One possible replacement that might fit the bill is a rival approach of data analysis called Bayesianism. (The journal said it will consider its use in submitted papers on a “case-by-case basis.”) Bayesianism starts from different principles altogether: Rather than striving for scientifically objective conclusions, this statistical system embraces the subjective, allowing researchers to incorporate their own prior knowledge and beliefs. One obstacle to the widespread use of Bayesianism has been the lack of user-friendly statistical software. To this end Wagenmakers’ team is working to develop a free, open-source statistical software package called JASP. It boasts the tagline: “Bayesian statistics made accessible.”

Other solutions attack the problem from a different angle: human nature. Because researchers in modern science face stiff competition and need to churn out enough statistically significant results for publication and therefore promotion it is no surprise that research groups somehow manage to find significant p-values more often than would be expected, a phenomenon dubbed “p-hacking” in 2011 by psychologist Uri Simonsohn at the University of Pennsylvania.

Several journals are trying a new approach, spearheaded by psychologist Christopher Chambers of Cardiff University in Wales, in which researchers publicly “preregister” all their study analysis plans in advance.
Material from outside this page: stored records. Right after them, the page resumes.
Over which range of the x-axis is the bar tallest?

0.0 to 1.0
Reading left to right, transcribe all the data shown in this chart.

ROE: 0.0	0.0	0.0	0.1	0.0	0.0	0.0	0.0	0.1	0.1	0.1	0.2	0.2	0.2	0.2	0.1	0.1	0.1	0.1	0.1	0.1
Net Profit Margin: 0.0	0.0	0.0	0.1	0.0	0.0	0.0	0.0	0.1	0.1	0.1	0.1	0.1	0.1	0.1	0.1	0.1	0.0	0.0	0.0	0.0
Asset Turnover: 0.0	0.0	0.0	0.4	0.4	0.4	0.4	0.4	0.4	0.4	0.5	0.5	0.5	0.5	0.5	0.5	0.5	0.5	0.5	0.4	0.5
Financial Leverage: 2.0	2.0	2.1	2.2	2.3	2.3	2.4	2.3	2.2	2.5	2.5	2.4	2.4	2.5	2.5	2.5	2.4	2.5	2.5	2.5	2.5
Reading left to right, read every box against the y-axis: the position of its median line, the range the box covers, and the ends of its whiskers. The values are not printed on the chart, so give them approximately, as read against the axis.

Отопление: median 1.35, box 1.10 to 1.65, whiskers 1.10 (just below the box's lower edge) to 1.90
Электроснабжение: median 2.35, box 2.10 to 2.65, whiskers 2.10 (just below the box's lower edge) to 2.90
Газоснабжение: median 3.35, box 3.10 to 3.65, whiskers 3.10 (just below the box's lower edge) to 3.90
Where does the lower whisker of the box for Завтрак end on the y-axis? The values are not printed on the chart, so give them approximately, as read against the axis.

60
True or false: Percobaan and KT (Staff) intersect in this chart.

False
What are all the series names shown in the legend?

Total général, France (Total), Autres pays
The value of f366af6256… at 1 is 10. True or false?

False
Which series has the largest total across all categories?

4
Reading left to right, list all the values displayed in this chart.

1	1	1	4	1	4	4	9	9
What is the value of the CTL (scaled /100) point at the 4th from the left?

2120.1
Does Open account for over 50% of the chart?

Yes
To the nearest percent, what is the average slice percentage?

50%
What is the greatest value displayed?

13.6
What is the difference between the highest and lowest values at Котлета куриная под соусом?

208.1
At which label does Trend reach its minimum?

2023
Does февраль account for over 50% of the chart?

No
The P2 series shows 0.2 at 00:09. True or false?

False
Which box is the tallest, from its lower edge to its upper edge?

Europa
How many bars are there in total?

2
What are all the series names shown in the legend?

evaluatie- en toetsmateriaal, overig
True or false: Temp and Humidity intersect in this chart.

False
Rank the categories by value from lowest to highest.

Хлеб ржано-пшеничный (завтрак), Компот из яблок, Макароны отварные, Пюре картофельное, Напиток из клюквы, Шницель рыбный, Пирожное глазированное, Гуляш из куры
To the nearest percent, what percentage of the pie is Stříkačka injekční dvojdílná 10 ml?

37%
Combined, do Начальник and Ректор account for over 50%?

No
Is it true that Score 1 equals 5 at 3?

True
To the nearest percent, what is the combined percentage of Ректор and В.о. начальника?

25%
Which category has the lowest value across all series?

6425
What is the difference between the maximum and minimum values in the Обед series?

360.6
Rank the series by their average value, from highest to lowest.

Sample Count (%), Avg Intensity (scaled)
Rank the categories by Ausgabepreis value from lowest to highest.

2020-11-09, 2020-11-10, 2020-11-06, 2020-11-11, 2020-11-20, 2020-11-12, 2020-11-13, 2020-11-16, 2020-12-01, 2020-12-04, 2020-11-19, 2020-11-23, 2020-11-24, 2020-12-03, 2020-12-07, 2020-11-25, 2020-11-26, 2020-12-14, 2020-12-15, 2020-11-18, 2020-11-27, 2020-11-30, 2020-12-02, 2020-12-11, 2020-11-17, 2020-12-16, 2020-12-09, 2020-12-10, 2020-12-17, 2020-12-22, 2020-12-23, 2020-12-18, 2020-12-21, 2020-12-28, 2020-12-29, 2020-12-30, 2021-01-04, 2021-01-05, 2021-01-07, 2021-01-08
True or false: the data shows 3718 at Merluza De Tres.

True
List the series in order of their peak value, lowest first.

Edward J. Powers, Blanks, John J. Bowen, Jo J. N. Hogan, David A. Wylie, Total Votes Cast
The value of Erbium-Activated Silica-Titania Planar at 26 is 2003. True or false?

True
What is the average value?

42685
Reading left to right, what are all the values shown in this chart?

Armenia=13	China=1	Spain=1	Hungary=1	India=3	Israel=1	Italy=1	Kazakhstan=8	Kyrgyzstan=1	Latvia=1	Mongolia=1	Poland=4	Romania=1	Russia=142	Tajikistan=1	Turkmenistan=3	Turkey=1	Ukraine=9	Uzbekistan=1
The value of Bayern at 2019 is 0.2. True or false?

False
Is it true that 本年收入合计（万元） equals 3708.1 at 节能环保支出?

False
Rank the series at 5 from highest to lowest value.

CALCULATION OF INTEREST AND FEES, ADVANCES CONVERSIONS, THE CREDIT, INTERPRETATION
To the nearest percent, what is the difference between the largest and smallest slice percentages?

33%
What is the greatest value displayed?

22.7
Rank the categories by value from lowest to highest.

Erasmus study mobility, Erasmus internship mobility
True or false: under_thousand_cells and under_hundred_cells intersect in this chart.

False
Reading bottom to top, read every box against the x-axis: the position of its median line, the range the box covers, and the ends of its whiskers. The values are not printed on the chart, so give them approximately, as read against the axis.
This gives them less wiggle room to engage in the sort of unconscious—or even deliberate—p-hacking that happens when researchers change their analyses in midstream to yield results that are more statistically significant than they would be otherwise. In exchange, researchers get priority for publishing the results of these preregistered studies—even if they end up with a p-value that falls short of the normal publishable standard.

Finally, some statisticians are banking on education being the answer. “P-values are complicated and require training to understand,” Leek says. Science education has yet to fully adapt to a world in which data are both plentiful and unavoidable, without enough statistical consultants to go around, he says, so most researchers are stuck analyzing their own data with only a couple of stats courses under their belts. “Most researchers do not care about the details of statistical methods,” Wagenmakers says. “They use them only to support their claims in a general sense, to be able to tell their colleagues, ‘see, I am allowed to make this claim, because p is less than .05, now stop questioning my result.’”

A new, online nine-course “data science specialization” for professionals with very little background in statistics might change that. Leek and his colleagues at Johns Hopkins rolled out the free courses last year, available via the popular Coursera online continuing education platform, and already have two millionstudents have registered. As part of the sequence, Leek says, a full monthlong course will be devoted specifically to understanding methods that allow researchers to convey uncertainty and generalizability of study findings—including, yes, p-values.